IT was just a regular taxi ride from Orchard Road to Sengkang and then on to Tampines.

But Miss Fiona Lee, 22, claims the trip ended up costing her $202.60.

The meter read $22.60.

The sales coordinator claimed that she accidentally handed two $100 notes in addition to a $10 note and the coins to the taxi driver as payment.

The driver, she claims, gave her $8 in change.

The cabby has denied that he had pocketed the extra money, insisting that he received only $10 notes from his passenger.

The incident took place on 15 Jul, Miss Lee's birthday.

BIRTHDAY HONGBAO

That morning, her parents gave her two red packets, as they do every year, containing six $100 notes. She kept the notes in her wallet.

In the evening, she met her friends for dinner in Ngee Ann City.

The bill was settled by her friend, whom she duly repaid in cash before they left the restaurant.

Could she have accidentally used the notes there?

Miss Lee said this was unlikely.

'The restaurant was very well lit, so I am certain I didn't give her any of those $100 notes by mistake,' she said.

She and the friend took a cab together at 10.30pm after the dinner.

The cabby dropped her friend off in Sengkang before taking her home to Tampines.

It was only after she had reached home and taken a bath, Miss Lee said, that she opened her wallet and discovered two $100 notes missing. By then, it was about 11.40pm.

She called the friend 'just to make sure' she did not give the notes to her accidentally. Her friend said that the missing notes were not with her.

'I am 100 per cent sure that I gave the driver those $100 notes,' Miss Lee said.

She put her mistake down to two things: Her own carelessness and that it was dark in the taxi.

The $10 note is red in colour, while the $100 note is orange. The $100 note is longer by about 2cm.
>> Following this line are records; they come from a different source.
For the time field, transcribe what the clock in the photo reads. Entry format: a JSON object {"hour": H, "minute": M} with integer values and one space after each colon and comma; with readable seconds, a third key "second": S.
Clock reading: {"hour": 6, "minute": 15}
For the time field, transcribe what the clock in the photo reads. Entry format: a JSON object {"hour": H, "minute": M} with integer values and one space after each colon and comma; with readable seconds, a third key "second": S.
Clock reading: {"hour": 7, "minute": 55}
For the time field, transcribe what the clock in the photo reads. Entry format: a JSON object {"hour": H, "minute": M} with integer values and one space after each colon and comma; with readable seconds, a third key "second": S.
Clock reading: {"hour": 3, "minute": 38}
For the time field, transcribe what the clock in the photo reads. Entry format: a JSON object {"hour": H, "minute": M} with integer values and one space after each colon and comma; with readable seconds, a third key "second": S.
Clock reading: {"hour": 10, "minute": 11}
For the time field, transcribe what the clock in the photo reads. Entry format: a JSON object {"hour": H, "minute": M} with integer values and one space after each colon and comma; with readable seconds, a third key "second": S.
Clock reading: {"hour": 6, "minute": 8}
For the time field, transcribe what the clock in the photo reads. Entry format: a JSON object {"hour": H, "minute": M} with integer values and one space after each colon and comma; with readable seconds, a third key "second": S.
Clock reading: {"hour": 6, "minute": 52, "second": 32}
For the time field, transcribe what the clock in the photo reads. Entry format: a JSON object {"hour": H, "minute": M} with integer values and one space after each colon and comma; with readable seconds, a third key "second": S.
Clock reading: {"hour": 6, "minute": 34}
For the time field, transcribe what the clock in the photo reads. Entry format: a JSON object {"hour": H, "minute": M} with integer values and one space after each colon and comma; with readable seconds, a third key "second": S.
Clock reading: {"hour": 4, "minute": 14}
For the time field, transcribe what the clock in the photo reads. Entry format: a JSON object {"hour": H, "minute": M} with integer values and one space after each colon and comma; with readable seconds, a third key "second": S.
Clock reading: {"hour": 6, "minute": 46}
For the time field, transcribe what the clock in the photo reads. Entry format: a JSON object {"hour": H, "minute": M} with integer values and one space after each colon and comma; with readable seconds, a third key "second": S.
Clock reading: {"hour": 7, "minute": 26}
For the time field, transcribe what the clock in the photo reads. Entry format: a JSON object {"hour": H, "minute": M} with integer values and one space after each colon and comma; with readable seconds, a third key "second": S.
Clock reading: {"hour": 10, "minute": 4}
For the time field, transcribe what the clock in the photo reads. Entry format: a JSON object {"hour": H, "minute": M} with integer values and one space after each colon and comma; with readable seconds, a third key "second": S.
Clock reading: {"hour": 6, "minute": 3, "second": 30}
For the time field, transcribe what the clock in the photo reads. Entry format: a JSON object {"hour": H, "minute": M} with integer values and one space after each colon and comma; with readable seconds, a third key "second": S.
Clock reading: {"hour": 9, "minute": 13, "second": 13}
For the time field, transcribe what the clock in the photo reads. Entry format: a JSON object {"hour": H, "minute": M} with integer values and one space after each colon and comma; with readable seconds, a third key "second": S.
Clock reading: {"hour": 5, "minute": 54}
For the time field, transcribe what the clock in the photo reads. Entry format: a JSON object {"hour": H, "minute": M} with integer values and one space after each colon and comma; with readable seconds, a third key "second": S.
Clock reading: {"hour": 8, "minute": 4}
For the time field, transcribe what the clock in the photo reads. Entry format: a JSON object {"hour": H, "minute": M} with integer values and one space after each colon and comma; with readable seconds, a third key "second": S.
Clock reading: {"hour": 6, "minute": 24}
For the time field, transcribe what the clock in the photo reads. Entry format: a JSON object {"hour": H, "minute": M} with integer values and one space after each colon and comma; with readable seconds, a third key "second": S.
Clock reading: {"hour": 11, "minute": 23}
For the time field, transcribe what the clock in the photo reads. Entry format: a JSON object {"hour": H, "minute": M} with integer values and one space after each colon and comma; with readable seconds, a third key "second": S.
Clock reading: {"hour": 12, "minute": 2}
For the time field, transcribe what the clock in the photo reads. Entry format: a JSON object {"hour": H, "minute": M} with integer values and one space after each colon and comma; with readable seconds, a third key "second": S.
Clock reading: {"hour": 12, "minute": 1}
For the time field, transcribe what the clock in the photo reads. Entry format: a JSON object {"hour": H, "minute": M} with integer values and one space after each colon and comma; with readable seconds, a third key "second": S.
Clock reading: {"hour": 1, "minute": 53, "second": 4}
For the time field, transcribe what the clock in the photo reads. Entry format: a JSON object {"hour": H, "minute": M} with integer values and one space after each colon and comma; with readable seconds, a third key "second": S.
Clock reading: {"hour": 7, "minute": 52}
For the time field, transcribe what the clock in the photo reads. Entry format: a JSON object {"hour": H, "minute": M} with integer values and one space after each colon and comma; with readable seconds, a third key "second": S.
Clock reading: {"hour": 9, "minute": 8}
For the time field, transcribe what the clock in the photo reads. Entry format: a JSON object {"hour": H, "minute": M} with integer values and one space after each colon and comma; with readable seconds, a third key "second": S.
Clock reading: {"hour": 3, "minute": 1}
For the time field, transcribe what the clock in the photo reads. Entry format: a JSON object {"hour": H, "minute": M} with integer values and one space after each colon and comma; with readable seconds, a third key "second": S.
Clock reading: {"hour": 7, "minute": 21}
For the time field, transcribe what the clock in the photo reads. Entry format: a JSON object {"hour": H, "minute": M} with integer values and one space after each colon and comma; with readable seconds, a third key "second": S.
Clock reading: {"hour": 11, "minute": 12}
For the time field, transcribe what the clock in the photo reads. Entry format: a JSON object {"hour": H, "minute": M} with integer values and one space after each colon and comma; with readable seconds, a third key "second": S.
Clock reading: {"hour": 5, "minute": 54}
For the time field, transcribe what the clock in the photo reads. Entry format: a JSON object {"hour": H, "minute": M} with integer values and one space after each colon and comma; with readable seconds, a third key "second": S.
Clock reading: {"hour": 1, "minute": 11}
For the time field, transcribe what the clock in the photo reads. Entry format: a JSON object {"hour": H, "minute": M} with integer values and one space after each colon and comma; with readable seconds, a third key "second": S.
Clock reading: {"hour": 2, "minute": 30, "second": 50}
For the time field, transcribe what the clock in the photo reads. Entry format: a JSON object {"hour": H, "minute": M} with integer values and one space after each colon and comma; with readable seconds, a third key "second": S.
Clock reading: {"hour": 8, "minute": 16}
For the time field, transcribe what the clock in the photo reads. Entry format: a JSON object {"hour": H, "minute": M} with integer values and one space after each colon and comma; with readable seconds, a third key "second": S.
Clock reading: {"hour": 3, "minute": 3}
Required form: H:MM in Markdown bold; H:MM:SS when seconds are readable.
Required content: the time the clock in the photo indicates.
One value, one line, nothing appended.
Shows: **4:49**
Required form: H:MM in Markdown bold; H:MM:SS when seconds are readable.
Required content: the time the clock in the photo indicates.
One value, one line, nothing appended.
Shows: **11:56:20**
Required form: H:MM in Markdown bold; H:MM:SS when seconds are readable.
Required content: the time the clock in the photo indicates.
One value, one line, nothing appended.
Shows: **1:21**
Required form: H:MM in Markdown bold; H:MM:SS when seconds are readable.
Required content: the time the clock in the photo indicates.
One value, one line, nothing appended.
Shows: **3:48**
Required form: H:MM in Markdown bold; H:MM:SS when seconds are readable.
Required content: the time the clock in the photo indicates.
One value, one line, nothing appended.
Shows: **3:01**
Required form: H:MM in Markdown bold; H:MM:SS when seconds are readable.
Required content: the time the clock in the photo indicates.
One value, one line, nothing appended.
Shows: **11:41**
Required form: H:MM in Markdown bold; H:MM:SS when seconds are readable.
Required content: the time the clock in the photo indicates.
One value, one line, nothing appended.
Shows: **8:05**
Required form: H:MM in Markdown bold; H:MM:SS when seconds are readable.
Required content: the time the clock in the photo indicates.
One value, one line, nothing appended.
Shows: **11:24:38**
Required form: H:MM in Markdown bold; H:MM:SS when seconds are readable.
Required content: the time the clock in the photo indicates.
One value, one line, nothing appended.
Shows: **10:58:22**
Miss Lee said: 'I don't blame the driver for the original mistake. It was my own fault.'

However, she is upset that the driver has denied taking the $100 notes. She also took issue with the cab company, which could not contact the driver for about 10 hours.

She said she called the company's hotline shortly after calling her friend, but the taxi company gave a reply only at 10am the next day.

When contacted, the cab company said that its driver has given a written statement to the company claiming that he received only $22.60 from Miss Lee, not $202.60.

The company also said that the driver did not answer calls to his handphone shortly after the incident because he had a passenger on board.

On 21 Jul, after some consideration, Miss Lee lodged a police report over the matter.

'This experience has made me so disappointed with cabs that I will try to avoid taking them from now on,' she said.